Although Mab drugs have brought untold relief to patients with previously untreatable illnesses, they are not a total elixir. Such therapies do not offer a total cure and can cause complications. Moreover, they come with a very high price tag, which since the 1990s has raised important questions about the cost-effectiveness of Mab therapeutics and has put them at the heart of debates over the rising cost of healthcare provision and whether and how innovative drugs should be made universally available.
Mabs have come a long way since their development as a tool to answer a basic scientific research question. Indeed, as the possible uses of (p.xx) Mabs continue to unfold and their dominance in healthcare continues to strengthen, it is easy to forget scientists’ initial struggle to produce sustainable and reproducible antibodies in the laboratory—and how the ability to produce antibodies was just the first chapter in how this technology continues to transform health care.

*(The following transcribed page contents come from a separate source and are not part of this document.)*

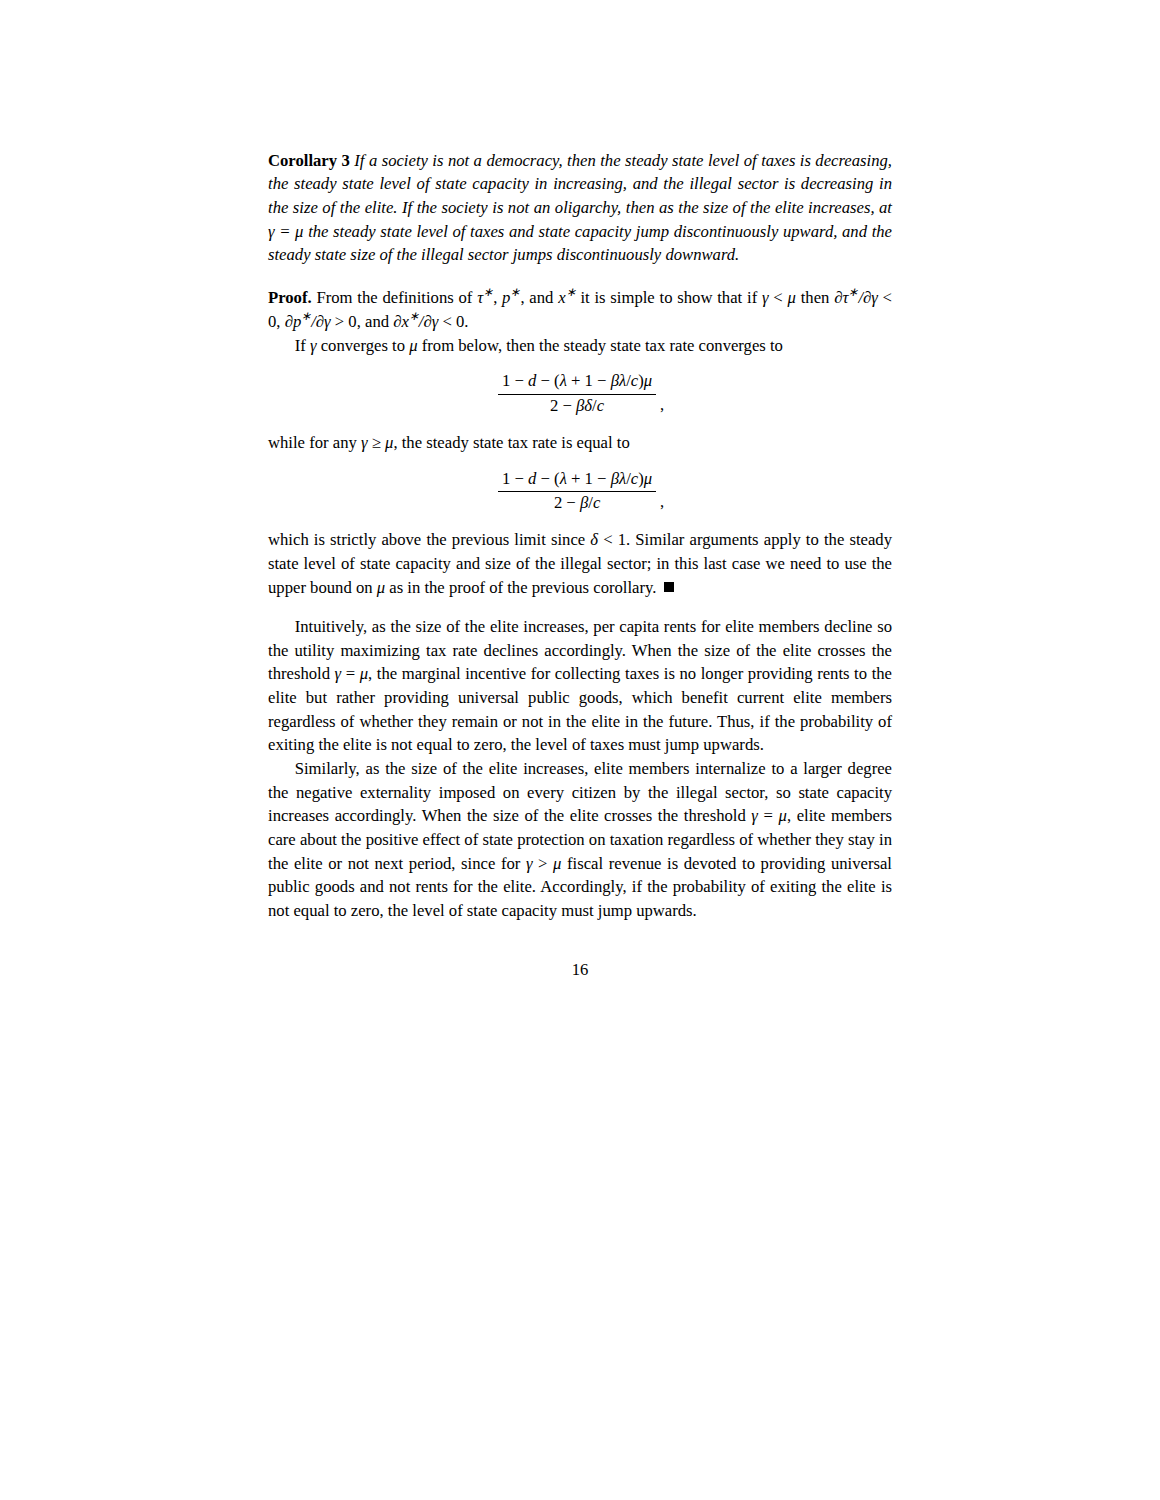Corollary 3 If a society is not a democracy, then the steady state level of taxes is decreasing, the steady state level of state capacity in increasing, and the illegal sector is decreasing in the size of the elite. If the society is not an oligarchy, then as the size of the elite increases, at γ = μ the steady state level of taxes and state capacity jump discontinuously upward, and the steady state size of the illegal sector jumps discontinuously downward.
Proof. From the definitions of τ∗, p∗, and x∗ it is simple to show that if γ < μ then ∂τ∗/∂γ < 0, ∂p∗/∂γ > 0, and ∂x∗/∂γ < 0.
If γ converges to μ from below, then the steady state tax rate converges to
1 − d − (λ + 1 − βλ/c)μ 2 − βδ/c ,
while for any γ ≥ μ, the steady state tax rate is equal to
1 − d − (λ + 1 − βλ/c)μ 2 − β/c ,
which is strictly above the previous limit since δ < 1. Similar arguments apply to the steady state level of state capacity and size of the illegal sector; in this last case we need to use the upper bound on μ as in the proof of the previous corollary.
Intuitively, as the size of the elite increases, per capita rents for elite members decline so the utility maximizing tax rate declines accordingly. When the size of the elite crosses the threshold γ = μ, the marginal incentive for collecting taxes is no longer providing rents to the elite but rather providing universal public goods, which benefit current elite members regardless of whether they remain or not in the elite in the future. Thus, if the probability of exiting the elite is not equal to zero, the level of taxes must jump upwards.
Similarly, as the size of the elite increases, elite members internalize to a larger degree the negative externality imposed on every citizen by the illegal sector, so state capacity increases accordingly. When the size of the elite crosses the threshold γ = μ, elite members care about the positive effect of state protection on taxation regardless of whether they stay in the elite or not next period, since for γ > μ fiscal revenue is devoted to providing universal public goods and not rents for the elite. Accordingly, if the probability of exiting the elite is not equal to zero, the level of state capacity must jump upwards.
16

Today we are on the brink of exciting new engineering discoveries which will enhance the potency and safety of Mab therapeutics and may make it possible to lower the dose given to patients and reduce costs. In no area are these developments more important than in the fight against infectious diseases, which to date has gained little traction in the Mab therapeutic sector. Because Mabs boost a host’s immune response rather than kill microbes directly, they could provide a pivotal tool in the fight against the rising tide of drug resistance ushered in with the antibiotic era.